Attosecond physics at the nanoscale

Tuesday, January 9, 2018 - 2:00pm to 3:00pm

Speaker:  Matthias F. Kling, MPQ

Program Description

One of the most fundamental processes in nature is light-induced photoemission of electrons. When an electron is photoemitted inside a solid, it can undergo elastic and inelastic collisions before escaping from the surface. The mean free path of both types of collisions depends on electron energy and typically lies in the nanometer scale for sub-keV electron energies in most solids. Earlier work showed experimental and conceptual problems for determining the inelastic scattering mean free path, in particular for energies below 100 eV. Since the characteristic scattering time scale is in the attosecond regime, attosecond technology provides an opportunity to directly access electron scattering in the time domain. Such studies have, however, been limited to the investigation of metals or adlayer-covered metals, and accumulative charging of dielectrics prevented their implementation on dielectrics. We have overcome this problem by using nanoscopic dielectric targets in a continuous beam, replacing the nanoscopic solid for each laser shot [1]. Our studies reveal that the observed streaking delay for electrons emitted from SiO2 nanoparticles is almost entirely determined by the inelastic scattering time [2]. Additional effects of the elastic scattering time strongly depend on the materials permittivity, and are found to cancel in the permittivity region of typical dielectric materials. Our results signify that experimentally accessible relative streaking delays serve as a direct clock for inelastic scattering times in dielectrics. The approach for clocking inelastic scattering times was demonstrated on SiO2, but should be transferable to other dielectrics, including water.

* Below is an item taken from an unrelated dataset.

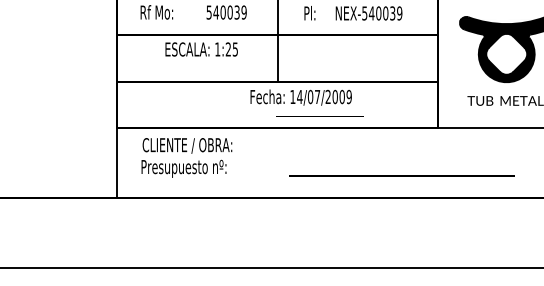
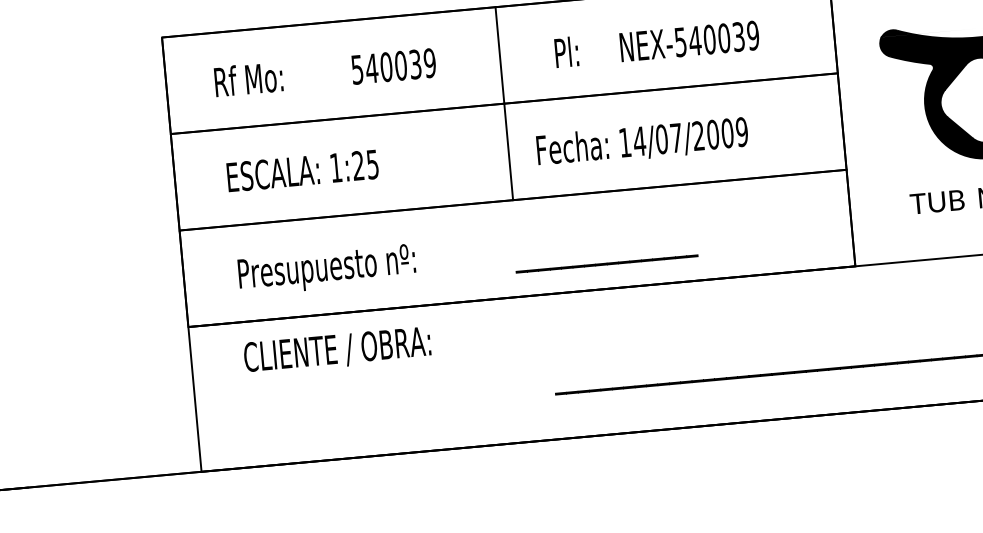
text: (201, 49) -> (302, 170), moved
text: (300, 97) -> (641, 142), moved
text: (183, 168) -> (325, 269), moved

Illumination of nanoscale molecules and solids with laser pulses of well-defined waveform enables spatio-temporal tailoring of electron and induced nuclear / molecular dynamics. We have investigated fundamental ponderomotive acceleration and scattering dynamics including multi-electron effects in clusters [3], nanoparticles [4,5], and molecular adsorbates on nanoparticles [*], implemented attosecond near-field sampling [6,7], and probed structural deformations of large molecules [8] and nanoparticles [*] via femtosecond electron and x-ray diffraction. A brief overview over these recent experiments will demonstrate advances in probing ultrafast, complex multi-electron dynamics in molecules and nanoscale materials, and show exciting opportunities for non-linear and coherent diffractive imaging on attosecond timescales using bright attosecond light sources.